I have always believed this ABC sitcom -- a parody of soap operas -- is one of the great examples of ensemble comedy. Some episodes and plot threads were better than others, but taken as a whole the series was remarkable for its ability to combine farce with tragedy. A doctor could tell a main character he was going to die, but only after two minutes of nonsensical dialogue and physical slapstick. A woman could be kidnapped, but the scene pertaining to calling her family would center on long-distance rates, not ransom demands. Absurdity was at every turn on "Soap," and the show reveled, wallowed, danced around naked in it.
In the fourth and final season, the show had begun to show signs of wear, however. While show creator Susan Harris had always written the scripts herself (sometimes with Stu Silver), fourth-season episodes often had as many as six credited writers, and it showed. Comedy seldom works when it is compiled by a committee.
These episodes generally lack the sharpness of the previous three years, and many of the plots make you roll your eyes rather than laugh. Jodie (Billy Crystal) undergoes hypno-therapy and emerges permanently stuck as a 90-year-old Jewish man? Danny (Ted Wass) has an affair with Chester's (Robert Mandan) new wife? The former is stupid, the latter feels obligatory. ("We can't think of anything else to do. How about adultery, then?")
There is also the matter of Burt (Richard Mulligan) and Mary (Cathryn Damon), always a perfectly happy couple, the "normal" ones in a sea of adulterers and wretches. (Mulligan and Damon both won Emmys in 1980 for playing that couple.) Near the end of this season, even they become unhappy, with Burt over-focused on his political career and Mary an alcoholic. (That part is especially hard to watch: Mary is such a good-hearted character that seeing her so debased, and neglected by her husband on top of it, is unpleasant.)
But the fourth season has plenty of laughs, too, and more than a few of the classic "Soap" moments came from this year. The flashback to Chester, Jessica and Mary in high school is delightful, especially considering how little effort was made to make the 40-something actors look any younger. There's Jessica and El Puerco's (Gregory Sierra) discussion of the female orgasm. (That word is never used, but it was still pretty daring for a prime-time sitcom!) And there's Richard Mulligan's constantly enjoyable performance as Burt, a lovable idiot, at least until the latter half of this season, when he becomes a politician and stops being quite as lovable.
All 21 episodes from the final season (1980-81) are included on three discs. The first episode is basically two episodes pasted together, as that's how it originally aired, as a one-hour season premiere. However, other episodes later in the season also aired back-to-back, yet are included here separately. So I don't know what the logic was.
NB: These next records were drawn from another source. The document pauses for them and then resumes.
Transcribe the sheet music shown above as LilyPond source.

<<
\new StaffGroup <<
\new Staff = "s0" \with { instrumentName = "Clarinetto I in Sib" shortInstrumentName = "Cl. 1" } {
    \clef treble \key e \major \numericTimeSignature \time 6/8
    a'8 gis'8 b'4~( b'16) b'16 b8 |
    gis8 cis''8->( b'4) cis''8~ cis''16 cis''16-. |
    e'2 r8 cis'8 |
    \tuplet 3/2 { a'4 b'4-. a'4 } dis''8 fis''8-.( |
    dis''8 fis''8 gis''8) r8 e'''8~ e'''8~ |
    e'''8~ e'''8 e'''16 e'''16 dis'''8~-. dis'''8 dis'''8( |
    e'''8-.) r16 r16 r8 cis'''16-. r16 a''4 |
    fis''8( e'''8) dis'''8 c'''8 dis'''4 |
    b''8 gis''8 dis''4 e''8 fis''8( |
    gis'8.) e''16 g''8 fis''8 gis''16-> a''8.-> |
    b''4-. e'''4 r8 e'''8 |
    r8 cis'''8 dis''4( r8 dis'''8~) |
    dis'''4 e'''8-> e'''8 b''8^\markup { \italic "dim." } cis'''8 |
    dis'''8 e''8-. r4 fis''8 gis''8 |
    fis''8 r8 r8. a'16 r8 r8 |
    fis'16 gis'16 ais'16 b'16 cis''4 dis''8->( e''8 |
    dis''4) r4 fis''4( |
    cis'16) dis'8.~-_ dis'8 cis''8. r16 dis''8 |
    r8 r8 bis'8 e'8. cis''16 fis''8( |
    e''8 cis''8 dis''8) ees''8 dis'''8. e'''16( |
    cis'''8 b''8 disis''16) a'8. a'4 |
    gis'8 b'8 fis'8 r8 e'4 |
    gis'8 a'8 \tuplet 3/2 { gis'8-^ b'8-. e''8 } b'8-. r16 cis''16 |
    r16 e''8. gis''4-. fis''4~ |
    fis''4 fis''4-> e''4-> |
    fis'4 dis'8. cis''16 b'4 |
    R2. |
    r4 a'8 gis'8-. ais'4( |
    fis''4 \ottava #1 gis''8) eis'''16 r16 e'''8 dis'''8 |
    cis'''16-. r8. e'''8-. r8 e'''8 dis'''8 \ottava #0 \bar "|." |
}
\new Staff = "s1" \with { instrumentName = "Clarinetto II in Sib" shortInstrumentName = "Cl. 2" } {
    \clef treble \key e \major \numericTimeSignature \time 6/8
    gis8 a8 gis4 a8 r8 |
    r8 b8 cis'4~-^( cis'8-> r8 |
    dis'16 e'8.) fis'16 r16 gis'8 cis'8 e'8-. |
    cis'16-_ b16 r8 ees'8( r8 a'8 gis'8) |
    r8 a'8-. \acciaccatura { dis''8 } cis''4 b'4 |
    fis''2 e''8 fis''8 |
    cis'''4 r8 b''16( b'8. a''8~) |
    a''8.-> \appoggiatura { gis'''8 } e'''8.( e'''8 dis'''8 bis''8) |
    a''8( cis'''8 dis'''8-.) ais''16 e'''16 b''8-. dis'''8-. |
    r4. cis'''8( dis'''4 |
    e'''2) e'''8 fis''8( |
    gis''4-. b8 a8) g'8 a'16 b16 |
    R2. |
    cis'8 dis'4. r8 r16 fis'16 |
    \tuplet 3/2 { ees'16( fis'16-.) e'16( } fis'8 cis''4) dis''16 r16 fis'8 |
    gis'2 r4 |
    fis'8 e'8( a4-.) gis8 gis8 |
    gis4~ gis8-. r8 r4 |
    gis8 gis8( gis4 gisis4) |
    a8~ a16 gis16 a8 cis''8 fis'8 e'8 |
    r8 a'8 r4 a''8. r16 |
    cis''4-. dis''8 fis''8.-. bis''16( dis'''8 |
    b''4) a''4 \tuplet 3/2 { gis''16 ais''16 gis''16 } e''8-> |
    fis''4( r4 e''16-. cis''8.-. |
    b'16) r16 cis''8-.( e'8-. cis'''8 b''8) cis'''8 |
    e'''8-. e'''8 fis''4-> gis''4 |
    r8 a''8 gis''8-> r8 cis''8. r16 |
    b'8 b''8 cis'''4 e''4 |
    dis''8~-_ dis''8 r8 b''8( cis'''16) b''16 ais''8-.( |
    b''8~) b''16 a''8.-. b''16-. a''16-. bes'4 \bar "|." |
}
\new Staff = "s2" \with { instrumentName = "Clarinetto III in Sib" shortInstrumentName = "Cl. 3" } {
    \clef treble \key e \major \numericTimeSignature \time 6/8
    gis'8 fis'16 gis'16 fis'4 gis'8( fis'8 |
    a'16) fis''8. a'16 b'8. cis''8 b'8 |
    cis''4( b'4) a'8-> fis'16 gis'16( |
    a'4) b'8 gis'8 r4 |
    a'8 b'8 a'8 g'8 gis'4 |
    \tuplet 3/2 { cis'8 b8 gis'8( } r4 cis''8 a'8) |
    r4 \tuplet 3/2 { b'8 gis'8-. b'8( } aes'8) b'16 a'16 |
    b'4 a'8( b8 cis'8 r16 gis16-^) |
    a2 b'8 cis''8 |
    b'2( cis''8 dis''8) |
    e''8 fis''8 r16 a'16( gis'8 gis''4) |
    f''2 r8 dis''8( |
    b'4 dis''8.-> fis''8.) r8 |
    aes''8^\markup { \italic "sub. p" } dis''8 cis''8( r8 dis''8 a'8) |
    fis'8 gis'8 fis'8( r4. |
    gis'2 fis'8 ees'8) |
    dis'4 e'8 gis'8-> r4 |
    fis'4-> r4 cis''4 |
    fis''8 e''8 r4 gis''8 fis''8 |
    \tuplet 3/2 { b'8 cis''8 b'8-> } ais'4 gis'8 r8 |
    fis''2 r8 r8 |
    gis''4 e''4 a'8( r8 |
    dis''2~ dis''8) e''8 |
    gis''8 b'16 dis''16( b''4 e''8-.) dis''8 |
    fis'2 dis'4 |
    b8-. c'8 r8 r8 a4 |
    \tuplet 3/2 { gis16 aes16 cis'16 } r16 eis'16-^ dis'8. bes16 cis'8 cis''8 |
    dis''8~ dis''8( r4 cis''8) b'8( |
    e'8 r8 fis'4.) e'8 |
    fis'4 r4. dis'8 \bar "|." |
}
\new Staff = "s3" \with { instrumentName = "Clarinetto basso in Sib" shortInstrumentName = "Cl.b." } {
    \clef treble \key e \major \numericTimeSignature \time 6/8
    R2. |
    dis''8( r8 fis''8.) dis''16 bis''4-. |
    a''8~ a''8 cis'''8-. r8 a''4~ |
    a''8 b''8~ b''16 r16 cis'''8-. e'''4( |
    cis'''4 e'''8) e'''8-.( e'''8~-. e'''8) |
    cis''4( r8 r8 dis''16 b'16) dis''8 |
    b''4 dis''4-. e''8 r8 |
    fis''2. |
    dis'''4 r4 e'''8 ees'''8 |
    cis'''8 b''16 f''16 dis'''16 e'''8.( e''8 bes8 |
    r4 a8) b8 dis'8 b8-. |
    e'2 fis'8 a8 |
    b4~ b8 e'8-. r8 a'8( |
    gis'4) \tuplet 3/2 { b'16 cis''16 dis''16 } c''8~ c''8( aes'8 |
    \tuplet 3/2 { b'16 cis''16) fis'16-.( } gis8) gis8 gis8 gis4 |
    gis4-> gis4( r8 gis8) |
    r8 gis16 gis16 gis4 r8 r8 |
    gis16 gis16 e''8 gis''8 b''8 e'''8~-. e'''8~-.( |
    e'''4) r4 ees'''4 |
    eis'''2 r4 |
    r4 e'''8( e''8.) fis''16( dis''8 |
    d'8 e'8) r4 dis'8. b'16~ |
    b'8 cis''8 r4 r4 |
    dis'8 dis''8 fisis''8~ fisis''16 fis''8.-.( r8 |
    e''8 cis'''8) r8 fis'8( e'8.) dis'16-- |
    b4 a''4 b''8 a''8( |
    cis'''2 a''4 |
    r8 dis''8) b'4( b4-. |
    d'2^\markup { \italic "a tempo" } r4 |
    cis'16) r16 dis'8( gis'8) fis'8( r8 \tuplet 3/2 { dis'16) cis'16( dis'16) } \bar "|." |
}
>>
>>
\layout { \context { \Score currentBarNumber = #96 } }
The episodes are complete -- these are NOT the syndicated versions, where material was cut out to make room for more commercials. One beef: The recaps ("In the last episode of 'Soap'...") that are supposed to be at the top of each episode are missing from almost all of them. As a slight bonus, however, the opening sequence is slightly extended: The tableau of cast members dissolves into a brawl a few seconds after the announcer says, "And this is ... 'Soap.'" It's funny, because I always thought it seemed like that was about to happen.
Video: The picture quality is little better than watching the reruns on broadcast TV. Obviously not much effort was put into making the picture pristine.
Audio: What you'd expect from a sitcom from 1980. It's not stereo, but it sounds fine.
Extras: None, except for some previews of other TV shows on DVD. Again, Columbia/Tri-Star put forth little effort on this series, seeking just to get it out there without spending any money on it.
If this season wasn't as great as the first three, it's still worth having the DVD set to round out the collection. The extra writers were dismissed for the last few episodes, and Susan Harris and Stu Silver managed to re-capture some of the old goofy magic in time for the multiple-cliffhanger finale.
The great thing about this show is that it started over-the-top and committed to it: The performances are big, the jokes are big, the stories are big. The show didn't knock everything out of the park, but you can't say it didn't swing. And while I enjoy the modern trend of comedies being low-key and subtle (a la "Arrested Development"), "Soap" was an admirable entry in the genre of zany buffoonery.